Assignment: Could you return all of the entries below exactly, minus the pictures?

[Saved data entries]
━━━━━━━━

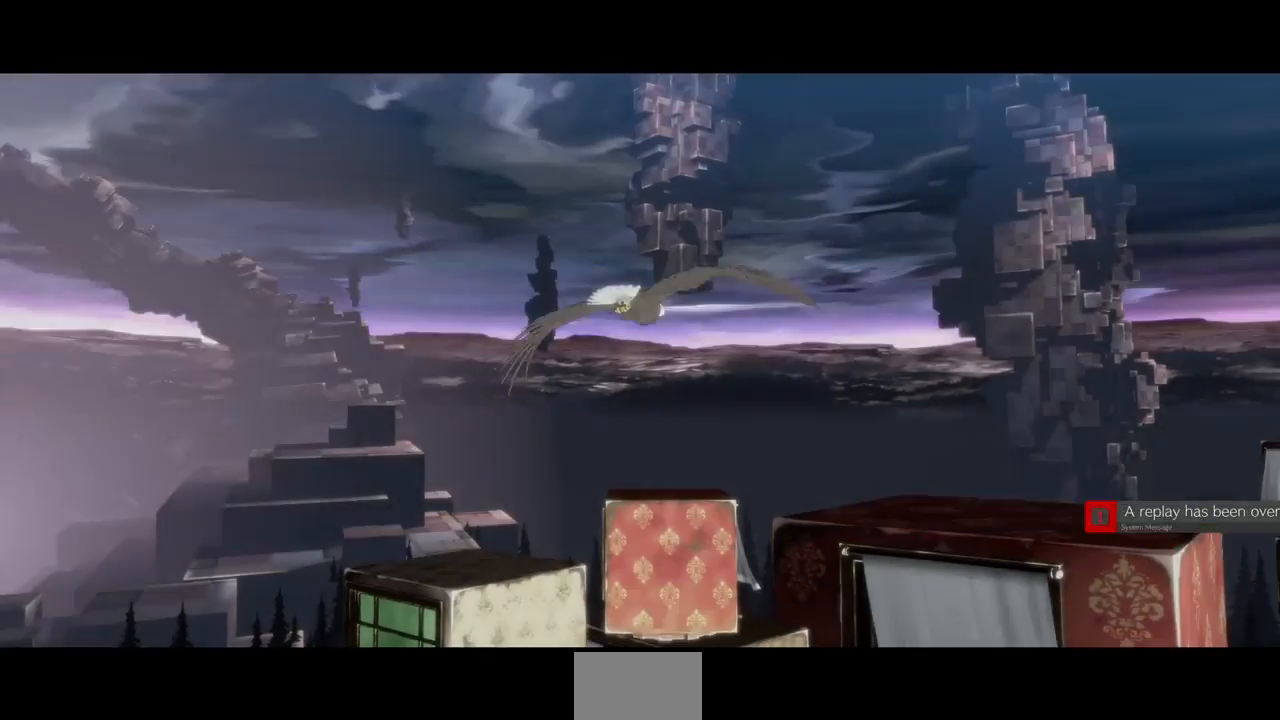
{"dt_ms": 480, "buttons": [], "events": []}
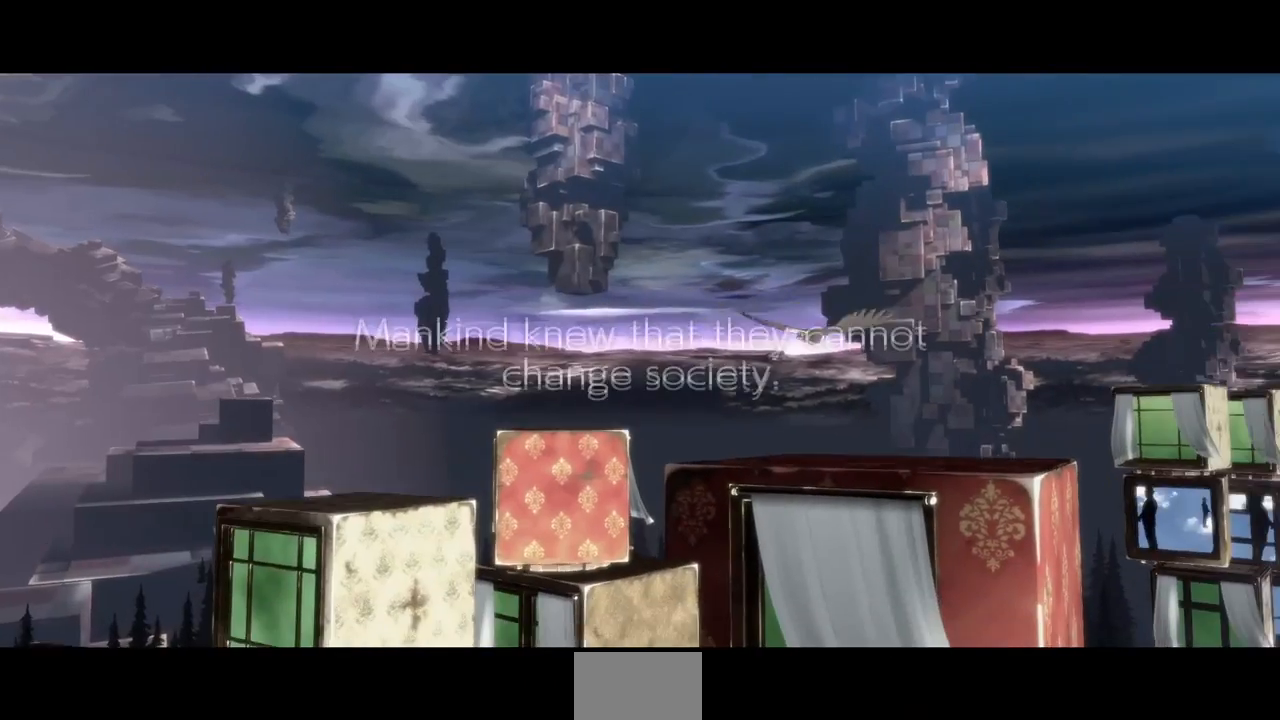
{"dt_ms": 520, "buttons": [], "events": [[280, "CROSS", "down"], [280, "R1", "down"], [280, "SQUARE", "down"], [280, "TRIANGLE", "down"], [400, "CROSS", "up"], [400, "R1", "up"], [400, "SQUARE", "up"], [400, "TRIANGLE", "up"]]}
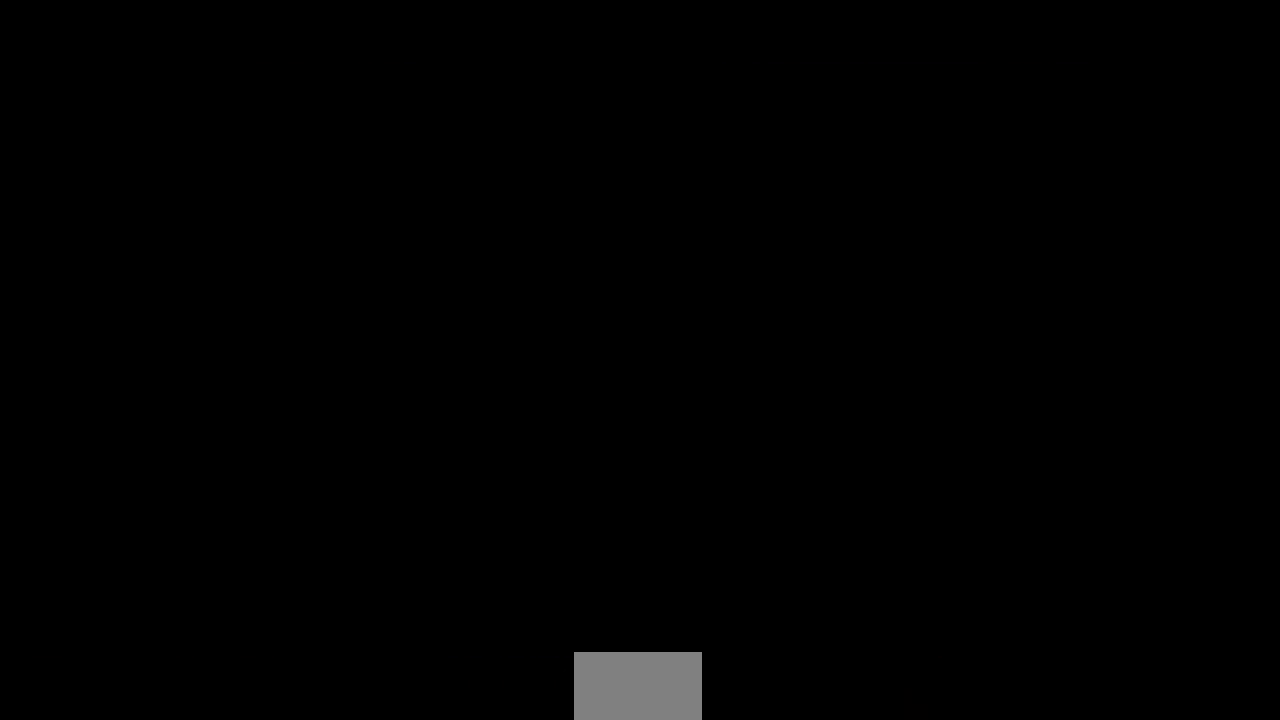
{"dt_ms": 480, "buttons": ["CROSS", "SQUARE", "TRIANGLE", "L1", "R1"], "events": [[160, "SQUARE", "down"], [200, "CROSS", "down"], [200, "L1", "down"], [200, "R1", "down"], [200, "TRIANGLE", "down"], [280, "DPAD_DOWN", "down"], [280, "DPAD_LEFT", "down"], [280, "R1", "up"], [280, "SQUARE", "up"], [320, "DPAD_DOWN", "up"], [320, "DPAD_LEFT", "up"], [320, "L1", "up"], [360, "CROSS", "up"], [400, "SQUARE", "down"], [440, "L1", "down"], [440, "R1", "down"], [480, "CROSS", "down"]]}
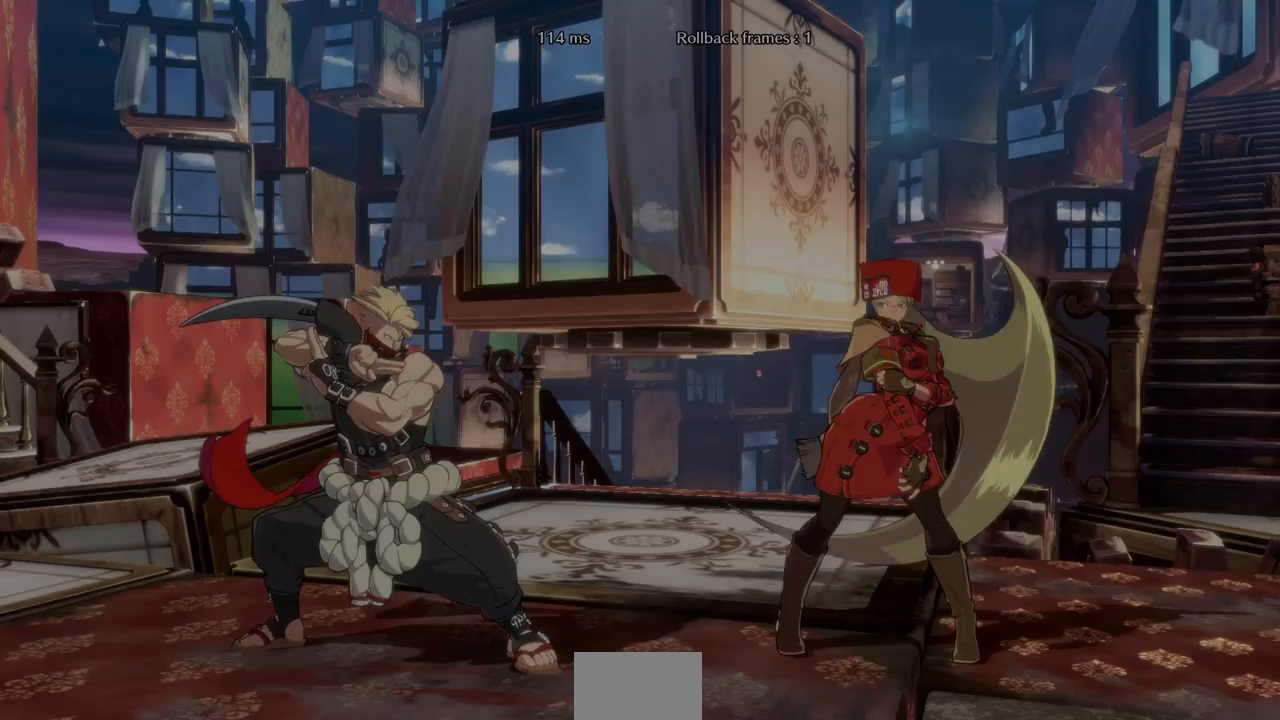
{"dt_ms": 1000, "buttons": ["DPAD_DOWN", "DPAD_RIGHT"]}
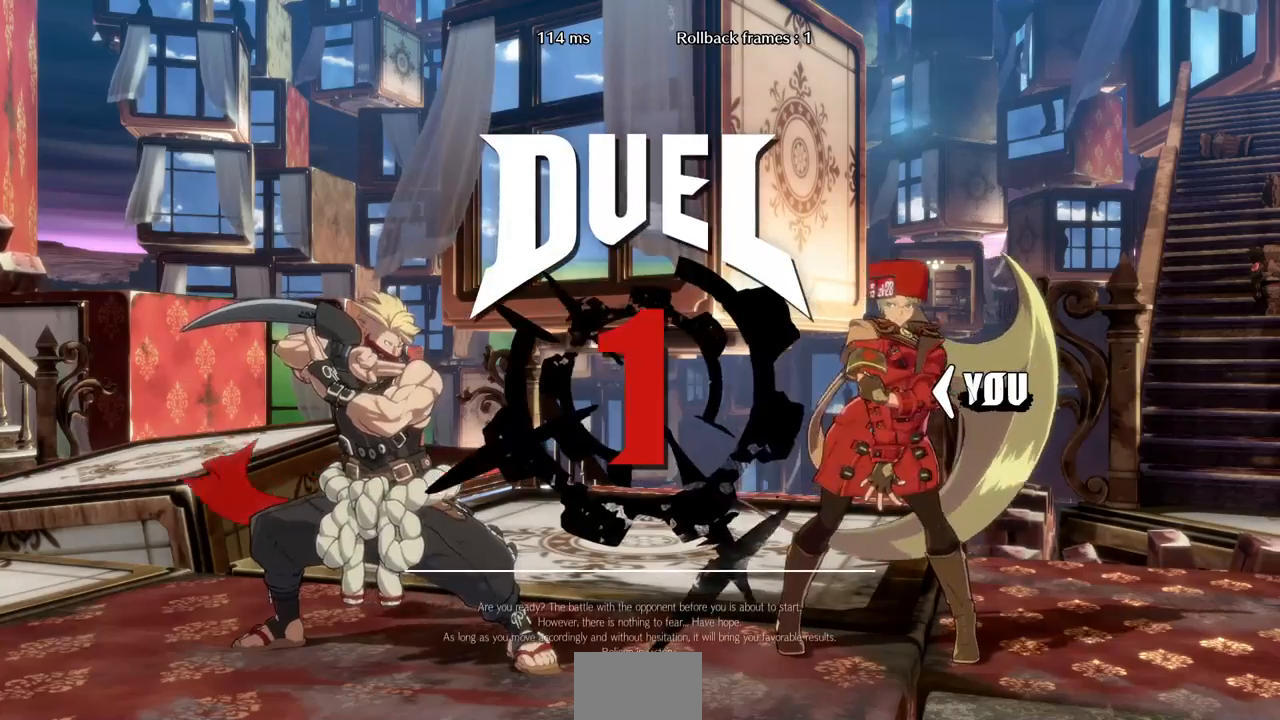
{"dt_ms": 520, "buttons": ["DPAD_LEFT"], "events": [[80, "DPAD_LEFT", "down"], [80, "DPAD_RIGHT", "up"], [160, "DPAD_DOWN", "up"]]}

━━━━━━━━

Written solution:
{"dt_ms": 480, "buttons": [], "events": []}
{"dt_ms": 520, "buttons": [], "events": [[280, "CROSS", "down"], [280, "R1", "down"], [280, "SQUARE", "down"], [280, "TRIANGLE", "down"], [400, "CROSS", "up"], [400, "R1", "up"], [400, "SQUARE", "up"], [400, "TRIANGLE", "up"]]}
{"dt_ms": 480, "buttons": ["CROSS", "SQUARE", "TRIANGLE", "L1", "R1"], "events": [[160, "SQUARE", "down"], [200, "CROSS", "down"], [200, "L1", "down"], [200, "R1", "down"], [200, "TRIANGLE", "down"], [280, "DPAD_DOWN", "down"], [280, "DPAD_LEFT", "down"], [280, "R1", "up"], [280, "SQUARE", "up"], [320, "DPAD_DOWN", "up"], [320, "DPAD_LEFT", "up"], [320, "L1", "up"], [360, "CROSS", "up"], [400, "SQUARE", "down"], [440, "L1", "down"], [440, "R1", "down"], [480, "CROSS", "down"]]}
{"dt_ms": 1000, "buttons": ["DPAD_DOWN", "DPAD_RIGHT"]}
{"dt_ms": 520, "buttons": ["DPAD_LEFT"], "events": [[80, "DPAD_LEFT", "down"], [80, "DPAD_RIGHT", "up"], [160, "DPAD_DOWN", "up"]]}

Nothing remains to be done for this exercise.